● **Aim of the task**
With both ends included, repeat exactly the lines of the entries below from the one containing "536 620 3.10" down to the one containing "119 161 50.1", and no others.

*** Opening Data records ***

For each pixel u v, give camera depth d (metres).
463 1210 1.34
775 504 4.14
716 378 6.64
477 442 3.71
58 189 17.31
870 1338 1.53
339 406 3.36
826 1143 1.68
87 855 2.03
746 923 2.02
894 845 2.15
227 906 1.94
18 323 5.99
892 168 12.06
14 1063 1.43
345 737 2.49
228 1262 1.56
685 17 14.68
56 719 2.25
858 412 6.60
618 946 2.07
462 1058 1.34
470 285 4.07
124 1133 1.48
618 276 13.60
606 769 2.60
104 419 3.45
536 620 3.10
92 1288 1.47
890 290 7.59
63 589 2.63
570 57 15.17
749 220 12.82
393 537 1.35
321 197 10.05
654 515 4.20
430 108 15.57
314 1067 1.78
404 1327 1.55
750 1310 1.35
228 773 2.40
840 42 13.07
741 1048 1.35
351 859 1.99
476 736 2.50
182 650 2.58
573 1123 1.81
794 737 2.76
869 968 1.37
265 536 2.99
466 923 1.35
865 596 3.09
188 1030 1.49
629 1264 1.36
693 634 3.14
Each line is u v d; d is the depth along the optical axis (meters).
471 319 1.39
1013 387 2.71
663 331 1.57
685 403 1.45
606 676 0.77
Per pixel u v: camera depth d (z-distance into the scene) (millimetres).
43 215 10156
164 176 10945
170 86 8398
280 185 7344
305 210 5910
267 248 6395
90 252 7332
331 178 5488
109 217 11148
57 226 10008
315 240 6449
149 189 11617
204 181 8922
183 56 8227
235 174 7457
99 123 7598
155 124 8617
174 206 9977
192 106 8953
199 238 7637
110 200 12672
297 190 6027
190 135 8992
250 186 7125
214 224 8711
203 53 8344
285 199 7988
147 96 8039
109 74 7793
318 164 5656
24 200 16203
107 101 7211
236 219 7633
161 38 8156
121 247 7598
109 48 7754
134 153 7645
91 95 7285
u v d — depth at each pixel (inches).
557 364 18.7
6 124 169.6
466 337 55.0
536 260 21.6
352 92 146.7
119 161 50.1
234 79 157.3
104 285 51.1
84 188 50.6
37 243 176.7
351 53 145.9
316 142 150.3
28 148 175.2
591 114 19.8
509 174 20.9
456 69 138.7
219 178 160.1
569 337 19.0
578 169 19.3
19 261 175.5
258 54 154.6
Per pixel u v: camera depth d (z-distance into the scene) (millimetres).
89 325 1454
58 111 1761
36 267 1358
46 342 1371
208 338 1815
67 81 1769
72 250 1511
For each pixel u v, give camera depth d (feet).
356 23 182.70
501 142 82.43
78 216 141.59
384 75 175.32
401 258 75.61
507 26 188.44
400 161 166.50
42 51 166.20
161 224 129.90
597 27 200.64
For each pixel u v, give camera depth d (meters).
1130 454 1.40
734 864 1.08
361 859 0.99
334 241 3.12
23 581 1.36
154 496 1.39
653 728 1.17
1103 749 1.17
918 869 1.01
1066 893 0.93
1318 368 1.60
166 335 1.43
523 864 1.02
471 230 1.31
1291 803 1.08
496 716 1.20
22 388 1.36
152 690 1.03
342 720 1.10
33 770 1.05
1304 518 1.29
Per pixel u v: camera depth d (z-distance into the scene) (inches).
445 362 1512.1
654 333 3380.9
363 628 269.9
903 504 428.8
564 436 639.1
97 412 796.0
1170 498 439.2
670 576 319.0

*** Closing Data records ***

● **Your response**
536 620 3.10
92 1288 1.47
890 290 7.59
63 589 2.63
570 57 15.17
749 220 12.82
393 537 1.35
321 197 10.05
654 515 4.20
430 108 15.57
314 1067 1.78
404 1327 1.55
750 1310 1.35
228 773 2.40
840 42 13.07
741 1048 1.35
351 859 1.99
476 736 2.50
182 650 2.58
573 1123 1.81
794 737 2.76
869 968 1.37
265 536 2.99
466 923 1.35
865 596 3.09
188 1030 1.49
629 1264 1.36
693 634 3.14
Each line is u v d; d is the depth along the optical axis (meters).
471 319 1.39
1013 387 2.71
663 331 1.57
685 403 1.45
606 676 0.77
Per pixel u v: camera depth d (z-distance into the scene) (millimetres).
43 215 10156
164 176 10945
170 86 8398
280 185 7344
305 210 5910
267 248 6395
90 252 7332
331 178 5488
109 217 11148
57 226 10008
315 240 6449
149 189 11617
204 181 8922
183 56 8227
235 174 7457
99 123 7598
155 124 8617
174 206 9977
192 106 8953
199 238 7637
110 200 12672
297 190 6027
190 135 8992
250 186 7125
214 224 8711
203 53 8344
285 199 7988
147 96 8039
109 74 7793
318 164 5656
24 200 16203
107 101 7211
236 219 7633
161 38 8156
121 247 7598
109 48 7754
134 153 7645
91 95 7285
u v d — depth at each pixel (inches).
557 364 18.7
6 124 169.6
466 337 55.0
536 260 21.6
352 92 146.7
119 161 50.1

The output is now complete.